Starting with the line with "vfov_deg: 24.0" in the entries below and going on through the line with "f_number: 2.8", output every line exactly and nothing more. No pictures.

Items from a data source
- Opening Delimiter -

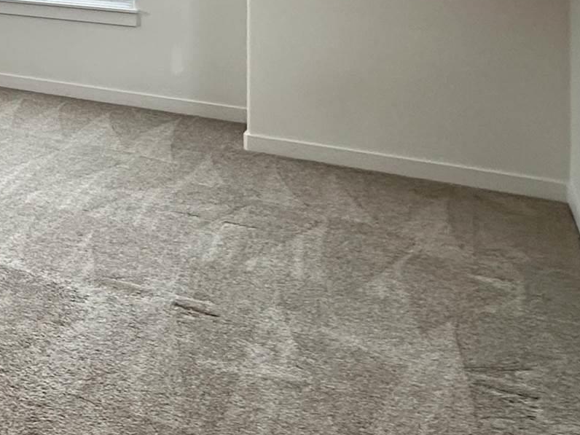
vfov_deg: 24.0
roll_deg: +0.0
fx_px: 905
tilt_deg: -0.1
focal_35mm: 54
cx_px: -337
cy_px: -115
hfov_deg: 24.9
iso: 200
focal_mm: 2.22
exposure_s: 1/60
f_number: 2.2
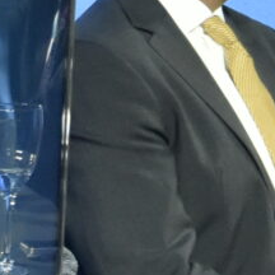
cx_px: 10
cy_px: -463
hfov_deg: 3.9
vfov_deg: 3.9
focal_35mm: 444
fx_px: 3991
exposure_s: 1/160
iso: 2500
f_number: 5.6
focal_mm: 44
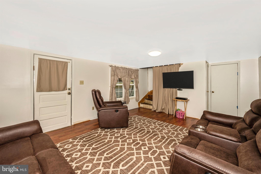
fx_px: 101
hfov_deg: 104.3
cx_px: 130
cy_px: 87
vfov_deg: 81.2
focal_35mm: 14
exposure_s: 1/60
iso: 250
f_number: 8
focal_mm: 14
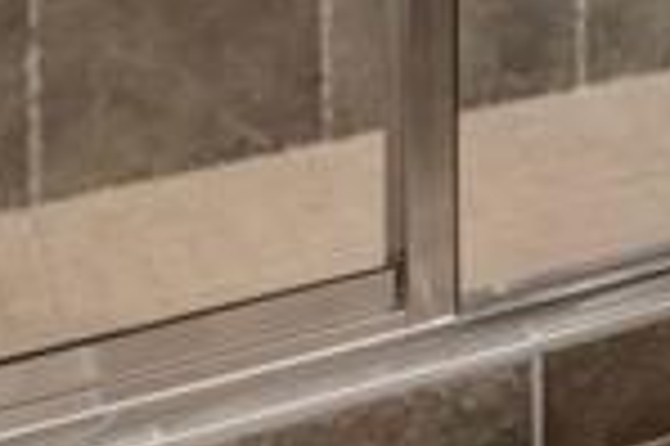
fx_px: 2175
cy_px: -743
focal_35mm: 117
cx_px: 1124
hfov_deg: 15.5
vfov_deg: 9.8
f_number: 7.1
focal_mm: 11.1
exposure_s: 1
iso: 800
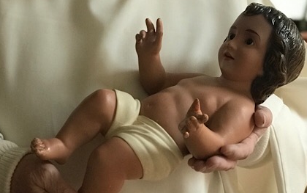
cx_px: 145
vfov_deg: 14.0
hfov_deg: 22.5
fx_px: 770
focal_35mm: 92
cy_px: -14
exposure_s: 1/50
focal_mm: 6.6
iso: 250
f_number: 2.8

- Closing Delimiter -
- Opening Delimiter -

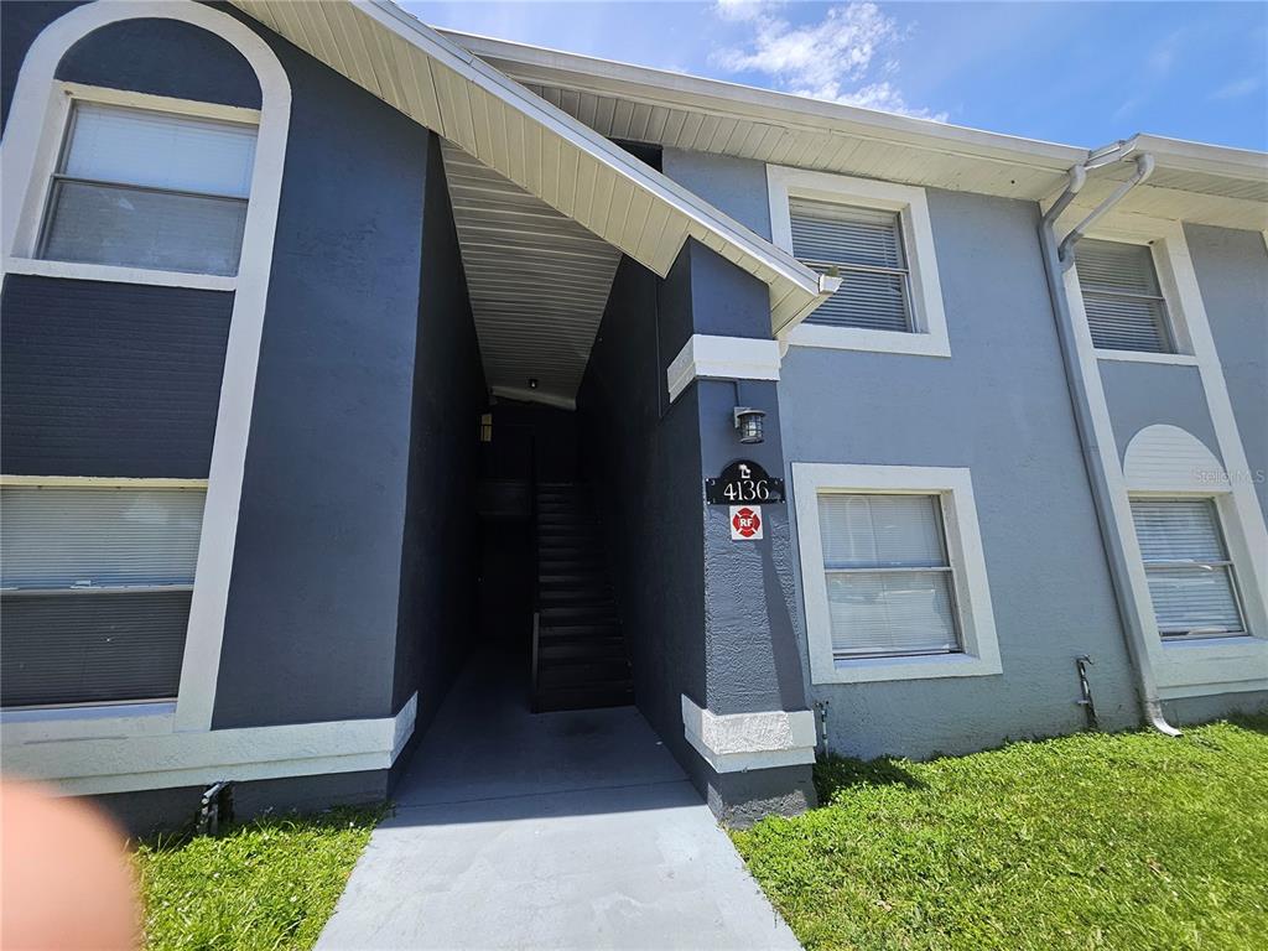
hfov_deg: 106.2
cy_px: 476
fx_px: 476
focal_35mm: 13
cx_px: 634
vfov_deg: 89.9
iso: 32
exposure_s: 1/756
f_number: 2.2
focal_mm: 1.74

- Closing Delimiter -

▸ TASK OUTPUT
vfov_deg: 24.0
roll_deg: +0.0
fx_px: 905
tilt_deg: -0.1
focal_35mm: 54
cx_px: -337
cy_px: -115
hfov_deg: 24.9
iso: 200
focal_mm: 2.22
exposure_s: 1/60
f_number: 2.2
cx_px: 10
cy_px: -463
hfov_deg: 3.9
vfov_deg: 3.9
focal_35mm: 444
fx_px: 3991
exposure_s: 1/160
iso: 2500
f_number: 5.6
focal_mm: 44
fx_px: 101
hfov_deg: 104.3
cx_px: 130
cy_px: 87
vfov_deg: 81.2
focal_35mm: 14
exposure_s: 1/60
iso: 250
f_number: 8
focal_mm: 14
fx_px: 2175
cy_px: -743
focal_35mm: 117
cx_px: 1124
hfov_deg: 15.5
vfov_deg: 9.8
f_number: 7.1
focal_mm: 11.1
exposure_s: 1
iso: 800
cx_px: 145
vfov_deg: 14.0
hfov_deg: 22.5
fx_px: 770
focal_35mm: 92
cy_px: -14
exposure_s: 1/50
focal_mm: 6.6
iso: 250
f_number: 2.8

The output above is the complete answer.